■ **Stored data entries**
== Segment start ==

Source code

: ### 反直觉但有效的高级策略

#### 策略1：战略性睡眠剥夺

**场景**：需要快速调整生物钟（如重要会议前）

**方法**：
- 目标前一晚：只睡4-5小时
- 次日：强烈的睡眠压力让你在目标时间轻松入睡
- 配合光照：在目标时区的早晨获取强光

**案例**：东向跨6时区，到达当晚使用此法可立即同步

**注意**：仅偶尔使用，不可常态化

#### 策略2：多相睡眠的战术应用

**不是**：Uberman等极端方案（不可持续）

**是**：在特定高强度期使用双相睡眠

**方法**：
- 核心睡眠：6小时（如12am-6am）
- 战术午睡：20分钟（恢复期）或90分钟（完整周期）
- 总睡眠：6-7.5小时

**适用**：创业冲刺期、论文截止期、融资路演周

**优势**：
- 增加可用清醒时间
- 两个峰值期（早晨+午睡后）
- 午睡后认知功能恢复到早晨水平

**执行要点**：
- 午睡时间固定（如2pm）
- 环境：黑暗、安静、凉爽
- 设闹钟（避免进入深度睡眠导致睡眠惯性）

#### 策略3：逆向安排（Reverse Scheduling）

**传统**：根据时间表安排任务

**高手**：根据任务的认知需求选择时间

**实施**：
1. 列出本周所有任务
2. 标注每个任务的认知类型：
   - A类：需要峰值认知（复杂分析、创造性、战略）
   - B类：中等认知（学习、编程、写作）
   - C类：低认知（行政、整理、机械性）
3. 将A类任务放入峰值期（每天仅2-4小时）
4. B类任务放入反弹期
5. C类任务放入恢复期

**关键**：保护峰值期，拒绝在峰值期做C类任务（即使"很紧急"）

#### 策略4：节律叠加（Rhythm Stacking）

== Segment end ==

■ **Task to complete**
Repeat the data precisely, line by line.

■ **Written answer**
Source code

: ### 反直觉但有效的高级策略

#### 策略1：战略性睡眠剥夺

**场景**：需要快速调整生物钟（如重要会议前）

**方法**：
- 目标前一晚：只睡4-5小时
- 次日：强烈的睡眠压力让你在目标时间轻松入睡
- 配合光照：在目标时区的早晨获取强光

**案例**：东向跨6时区，到达当晚使用此法可立即同步

**注意**：仅偶尔使用，不可常态化

#### 策略2：多相睡眠的战术应用

**不是**：Uberman等极端方案（不可持续）

**是**：在特定高强度期使用双相睡眠

**方法**：
- 核心睡眠：6小时（如12am-6am）
- 战术午睡：20分钟（恢复期）或90分钟（完整周期）
- 总睡眠：6-7.5小时

**适用**：创业冲刺期、论文截止期、融资路演周

**优势**：
- 增加可用清醒时间
- 两个峰值期（早晨+午睡后）
- 午睡后认知功能恢复到早晨水平

**执行要点**：
- 午睡时间固定（如2pm）
- 环境：黑暗、安静、凉爽
- 设闹钟（避免进入深度睡眠导致睡眠惯性）

#### 策略3：逆向安排（Reverse Scheduling）

**传统**：根据时间表安排任务

**高手**：根据任务的认知需求选择时间

**实施**：
1. 列出本周所有任务
2. 标注每个任务的认知类型：
   - A类：需要峰值认知（复杂分析、创造性、战略）
   - B类：中等认知（学习、编程、写作）
   - C类：低认知（行政、整理、机械性）
3. 将A类任务放入峰值期（每天仅2-4小时）
4. B类任务放入反弹期
5. C类任务放入恢复期

**关键**：保护峰值期，拒绝在峰值期做C类任务（即使"很紧急"）

#### 策略4：节律叠加（Rhythm Stacking）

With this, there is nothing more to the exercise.